After coming onto the scene as assistant manager, the party line was that he was second fiddle, there to learn and do as he was told from the top dog Martin O Neill.
Fair enough, fast forward a few months and Roy is now at the centre of everything once more. And admit it, you just love it.
Like the kid who breaks that expensive vase to get attention, Roy’s autobiography, thrilling as it was, is the root of all this furore.
It was the autobiography that the shady fan with history with Keanes family asked to be signed at the team hotel. Keane politely told him to fuck off and called the Gardai – the media got wind of it – and now Keane is front and center in every press conference while O Neill collects the cones and footballs on the training pitch.
“Who the hell do you think you are? I’ve got to answer to you?” He seethed to an incontinent journalist. “I answer to the FAI and Martin, and if we don’t get the results, I’ll be gone and you won’t lose a minute’s sleep, so don’t worry about distractions…You are the ones who write about distractions.”

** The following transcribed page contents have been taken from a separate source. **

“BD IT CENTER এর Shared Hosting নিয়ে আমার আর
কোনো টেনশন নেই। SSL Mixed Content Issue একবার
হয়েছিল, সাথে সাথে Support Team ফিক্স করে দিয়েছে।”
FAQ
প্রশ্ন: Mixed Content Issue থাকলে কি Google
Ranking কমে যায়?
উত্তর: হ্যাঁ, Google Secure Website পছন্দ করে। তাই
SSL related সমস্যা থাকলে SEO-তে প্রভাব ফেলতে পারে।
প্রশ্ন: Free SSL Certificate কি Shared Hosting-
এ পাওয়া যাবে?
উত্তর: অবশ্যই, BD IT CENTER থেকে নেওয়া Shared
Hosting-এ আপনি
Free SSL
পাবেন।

Don’t worry though, this all part of the master plan. There was no need for distractions during the 1-1 victory in Gelsenkirchen, or thrashing Gibraltars footballing collective 7-0 or whatever it was. But after a less than inspiring display against Scotland that gave Ireland their first blip in qualifying, well, perhaps we’re now seeing Keano doing what he’s supposed to do. Act the maggot, for the good of his country.